By Published On: March 28th, 2013

In this next part of Active Mum, Healthy Baby, we are progressing through the pre-pregnancy phase to prepare the body for the baby!

This 2nd week, we look at Ab Prep with Progression. Having worked on Pelvic Floor and Transverse Abdominal, we move on to strengthen the other 3 layers of abdominals- Internal & External Oblique & Rectus Abdominal.

(Note: This exercise is progressive and specific to this stage of pregnancy. Working on this exercise while undergoing other stages may constitute a risk that might be unsafe for mum and baby. Beware!) 

Ab Prep

As one of the foundation exercise in any Pilates program, this exercise has a lot of emphasis placed on it. From good movement to precise firing pattern, there is a high demand for quality rather than quantity. With the right amount of activation, we can strengthen the abdominals while maintaining a good healthy back as we avoid switching off Multifidus in the back.

Start: Supine with slight curvature in the lower back, ribs heavy as sandbag, knees bent.

Inhale: Nod the head, lengthen the crown away while keeping the head on the ground.

Exhale: Bring navel towards the spine, shorten abdominals to lift the torso while maintaining curvature in the lower back. With eye line on the knee, support the weight of the head in the same hand while reaching the other away to challenge the body in equal bilateral flexion.

Inhale: Stay. Looking at the knees still.

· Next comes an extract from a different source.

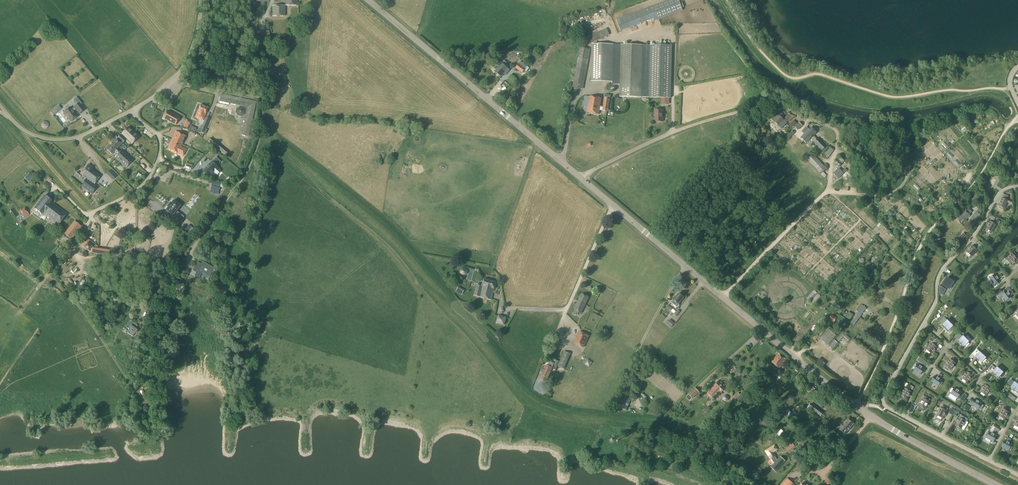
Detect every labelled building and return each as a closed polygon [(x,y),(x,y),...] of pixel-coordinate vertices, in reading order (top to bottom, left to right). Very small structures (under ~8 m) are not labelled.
[(620,31),(682,9),(678,0),(667,0),(615,18),(620,31)] [(284,6),(272,6),(272,16),(284,16),(284,6)] [(588,44),(609,35),(607,28),(585,37),(588,44)] [(258,42),(270,41),(269,31),(257,32),(258,42)] [(592,44),(591,81),(594,82),(612,82),(612,85),(620,85),(620,97),(664,98),(669,98),(670,98),(671,46),(621,45),(592,44)] [(580,48),(578,58),(572,88),(583,90),(590,49),(580,48)] [(500,77),(503,74),(505,76),(510,71),(501,64),(494,72),(500,77)] [(519,64),(518,64),(517,66),(515,68),(518,70),(522,73),(523,71),(524,70),(525,69),(519,64)] [(221,96),(219,102),(240,106),(239,107),(236,109),(235,113),(237,116),(241,117),(245,115),(246,115),(241,135),(247,137),(255,103),(221,96)] [(585,111),(587,111),(587,113),(599,115),(601,98),(589,97),(589,98),(585,98),(584,104),(588,105),(588,106),(586,106),(585,111)] [(80,103),(74,107),(80,114),(85,110),(80,103)] [(200,105),(196,115),(195,118),(203,121),(208,108),(200,105)] [(70,107),(63,112),(71,121),(78,116),(70,107)] [(654,110),(654,122),(662,122),(662,110),(654,110)] [(179,117),(168,111),(163,119),(175,125),(179,117)] [(778,126),(781,128),(786,123),(783,121),(777,114),(773,118),(775,120),(773,121),(778,126)] [(206,117),(200,131),(204,133),(206,130),(210,119),(206,117)] [(788,126),(791,129),(797,124),(793,120),(788,126)] [(139,137),(129,127),(121,135),(126,139),(132,144),(139,137)] [(806,143),(810,139),(813,142),(822,151),(826,147),(817,138),(816,139),(813,136),(815,135),(816,136),(817,134),(816,133),(811,128),(800,138),(806,143)] [(183,156),(186,150),(181,147),(186,136),(177,132),(172,143),(170,143),(167,149),(183,156)] [(794,134),(789,140),(796,147),(799,144),(793,140),(797,136),(794,134)] [(122,144),(126,139),(121,135),(117,139),(116,139),(106,149),(112,154),(114,152),(117,156),(121,151),(120,150),(122,148),(124,150),(126,148),(122,144)] [(852,146),(855,142),(847,137),(844,141),(852,146)] [(210,138),(208,141),(226,156),(228,152),(210,138)] [(827,158),(833,150),(829,147),(823,155),(827,158)] [(121,151),(117,156),(115,158),(126,168),(133,160),(122,150),(121,151)] [(203,167),(205,160),(190,154),(188,158),(194,160),(193,163),(186,160),(185,162),(193,165),(194,163),(203,167)] [(824,178),(826,175),(823,172),(826,169),(812,155),(807,159),(821,174),(824,178)] [(845,160),(840,156),(834,163),(838,167),(843,162),(845,160)] [(216,167),(216,166),(220,162),(216,158),(212,162),(211,162),(208,166),(207,165),(207,166),(206,167),(206,168),(203,171),(209,177),(213,172),(214,172),(218,169),(217,168),(216,167)] [(80,177),(81,175),(87,179),(81,186),(92,194),(97,187),(94,184),(101,176),(92,169),(93,168),(88,165),(81,174),(78,172),(75,174),(80,177)] [(117,176),(110,169),(106,174),(113,180),(117,176)] [(32,182),(36,178),(32,173),(27,177),(32,182)] [(991,191),(997,180),(994,179),(988,190),(991,191)] [(42,213),(45,215),(53,204),(51,202),(52,201),(44,196),(34,209),(42,214),(42,213)] [(1003,198),(1001,197),(997,206),(998,206),(997,207),(1001,209),(1002,208),(1003,208),(1007,200),(1005,199),(1005,198),(1003,197),(1003,198)] [(169,217),(180,225),(183,221),(178,217),(181,213),(177,211),(181,206),(178,204),(179,203),(176,200),(175,201),(174,201),(172,204),(171,203),(169,207),(170,207),(168,210),(172,213),(169,217)] [(53,204),(45,215),(58,225),(67,214),(53,204)] [(25,208),(20,211),(25,218),(30,214),(25,208)] [(960,224),(970,216),(964,209),(955,217),(960,224)] [(976,212),(971,218),(976,222),(981,215),(980,215),(976,212)] [(992,223),(990,221),(986,229),(987,230),(986,231),(990,233),(990,232),(991,232),(996,225),(994,224),(994,223),(992,222),(992,223)] [(81,227),(74,222),(64,234),(71,240),(81,227)] [(959,243),(964,238),(966,236),(963,233),(956,240),(959,243)] [(93,248),(97,248),(98,246),(86,238),(80,245),(89,252),(92,248),(93,248)] [(974,247),(972,246),(966,252),(967,253),(966,254),(969,257),(970,256),(971,257),(977,250),(975,249),(976,248),(974,247)] [(139,265),(141,259),(131,254),(128,259),(139,265)] [(1016,254),(1013,256),(1012,254),(1005,260),(1006,261),(1005,262),(1008,265),(1009,264),(1010,265),(1012,263),(1013,263),(1015,262),(1014,261),(1016,259),(1015,258),(1017,256),(1016,254)] [(207,281),(212,272),(211,271),(212,268),(207,265),(206,268),(197,263),(189,277),(193,279),(195,277),(199,279),(200,276),(207,281)] [(998,283),(1000,282),(995,274),(994,275),(993,274),(989,276),(990,277),(989,278),(994,285),(996,284),(997,285),(998,284),(998,283)] [(942,282),(943,283),(942,285),(949,289),(953,282),(946,278),(944,281),(943,280),(942,282)] [(494,289),(496,283),(484,280),(482,286),(477,285),(474,296),(491,301),(494,289)] [(1005,290),(1006,290),(1004,292),(1003,291),(1002,292),(1002,293),(1000,294),(1006,301),(1007,301),(1008,302),(1011,299),(1010,298),(1011,297),(1009,295),(1011,294),(1012,295),(1014,294),(1009,287),(1005,290)] [(581,294),(577,302),(573,310),(581,314),(588,298),(581,294)] [(678,294),(675,297),(672,300),(673,300),(671,303),(673,305),(676,307),(683,298),(683,297),(683,296),(681,295),(680,295),(678,294)] [(853,326),(866,308),(862,305),(857,312),(858,312),(850,323),(853,326)] [(849,320),(853,315),(848,312),(845,317),(849,320)] [(832,315),(829,319),(834,323),(837,319),(832,315)] [(504,325),(505,318),(498,316),(497,323),(504,325)] [(953,326),(947,320),(942,325),(944,327),(944,328),(945,329),(946,329),(948,331),(949,330),(950,331),(953,328),(952,327),(953,326)] [(130,321),(126,327),(129,329),(127,332),(133,336),(134,334),(135,335),(138,330),(136,329),(138,326),(130,321)] [(829,330),(820,340),(824,343),(827,346),(836,336),(834,334),(833,333),(829,330)] [(588,336),(579,332),(574,344),(583,348),(588,336)] [(850,339),(843,332),(836,340),(839,342),(843,337),(848,341),(850,339)] [(969,342),(963,336),(958,341),(960,343),(959,344),(961,345),(962,345),(964,347),(965,346),(966,347),(969,344),(968,343),(969,342)] [(834,340),(828,346),(832,350),(837,344),(834,340)] [(936,347),(931,343),(926,349),(926,350),(925,351),(929,354),(930,353),(931,354),(933,352),(934,352),(935,351),(934,350),(936,347)] [(570,354),(564,351),(558,367),(564,369),(570,354)] [(986,358),(979,352),(975,357),(977,359),(977,360),(978,362),(979,361),(981,363),(982,362),(983,363),(986,360),(985,359),(986,358)] [(779,369),(786,360),(778,354),(771,362),(779,369)] [(953,358),(952,361),(950,359),(948,362),(947,361),(946,363),(946,364),(944,366),(945,367),(944,368),(948,371),(949,370),(950,370),(955,363),(954,363),(956,360),(953,358)] [(549,362),(547,366),(546,366),(545,369),(542,367),(540,372),(542,373),(540,379),(546,382),(552,368),(554,364),(549,362)] [(915,364),(912,368),(914,369),(913,370),(920,375),(921,373),(922,374),(924,372),(923,371),(924,369),(917,364),(916,365),(915,364)] [(1003,373),(996,367),(992,372),(995,374),(994,375),(996,376),(999,378),(1000,377),(1001,378),(1003,375),(1002,374),(1003,373)] [(972,376),(966,372),(961,379),(962,380),(961,381),(965,383),(966,382),(967,383),(969,380),(970,381),(971,379),(970,378),(972,376)] [(932,380),(930,382),(938,387),(938,386),(940,386),(942,383),(941,382),(942,381),(934,376),(933,378),(932,377),(931,379),(932,380)] [(1014,382),(1011,386),(1010,387),(1013,389),(1012,390),(1014,392),(1014,391),(1017,393),(1017,392),(1017,385),(1014,382)] [(714,386),(709,392),(707,393),(714,400),(721,393),(724,389),(717,383),(714,386)] [(988,383),(986,386),(985,385),(983,388),(982,387),(981,389),(982,389),(980,392),(981,393),(980,394),(983,397),(984,395),(985,396),(990,389),(988,387),(990,385),(988,383)] [(810,395),(815,389),(810,386),(806,391),(810,395)] [(695,388),(688,394),(693,399),(699,393),(695,388)] [(904,399),(906,400),(910,392),(909,391),(910,390),(906,388),(905,389),(904,389),(900,396),(902,397),(901,398),(903,399),(904,399)] [(960,395),(961,393),(954,388),(953,389),(952,388),(949,392),(951,393),(950,394),(957,399),(959,397),(960,397),(961,395),(960,395)] [(616,406),(618,407),(624,395),(622,393),(616,406)] [(626,411),(630,401),(632,402),(634,399),(631,398),(624,395),(618,407),(618,408),(626,411)] [(922,409),(924,410),(928,402),(927,401),(928,400),(924,398),(923,399),(922,399),(918,407),(920,408),(920,409),(922,410),(922,409)] [(971,403),(970,405),(978,410),(978,409),(980,409),(982,406),(981,405),(981,404),(974,399),(973,401),(972,401),(971,402),(971,403)] [(809,408),(813,412),(812,412),(819,418),(822,414),(815,409),(811,406),(809,408)] [(940,418),(942,419),(946,412),(945,411),(946,410),(942,408),(941,409),(940,408),(936,416),(938,417),(938,418),(940,419),(940,418)] [(1006,408),(1004,410),(1002,409),(998,417),(999,417),(998,419),(1002,421),(1003,419),(1004,420),(1006,417),(1007,417),(1008,416),(1007,415),(1008,412),(1007,411),(1008,409),(1006,408)] [(961,415),(959,418),(955,426),(957,427),(956,428),(958,429),(959,428),(961,429),(967,418),(961,415)] [(847,431),(853,424),(847,420),(842,427),(841,426),(838,429),(845,435),(847,431)] [(995,427),(992,434),(989,432),(988,433),(987,432),(985,436),(986,437),(985,438),(993,442),(994,440),(995,441),(996,439),(995,438),(996,436),(994,435),(996,431),(998,432),(999,430),(995,427)] [(1002,445),(1001,447),(1008,451),(1009,450),(1010,451),(1012,447),(1011,446),(1012,445),(1004,441),(1003,443),(1002,442),(1001,444),(1002,445)] [(777,450),(774,446),(765,452),(776,470),(781,467),(772,453),(777,450)]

Inhale: Nod the head, lengthen the crown away.

Exhale: Lower torso & head down while maintaining curvature in lower back.

Exhale: Repeat it for another 5-7 times.

Remember, it’s really quality we are looking at rather than quantity.

 

Progressing the Exercise!

Once perfect form is mastered, the natural progression will be towards more work done through the following sequence of increasing difficulty-

  1. Holding at the top: In the flexed position with one hand supporting behind head, hold for 5 seconds while breathing normally before lowering down into the next repetition.
  2. Pulses: In the flexed position with one hand supporting behind head, now lower half way before reaching back up again. Do that for 12- 16 pulses before resting.
  3. Table top legs: Keep the spine in neutral while bending knees and hip 90 degrees in the air.

As we progress to being very comfortable with the first progression of holding, we can move onto pulses then ultimately table top legs. The whole idea is to maintain quality throughout and resist the temptation in jumping queue to the most advance. Let’s work towards a strong core with good PF & TA activation and a healthy back!

For an enjoyable 9 months and beyond!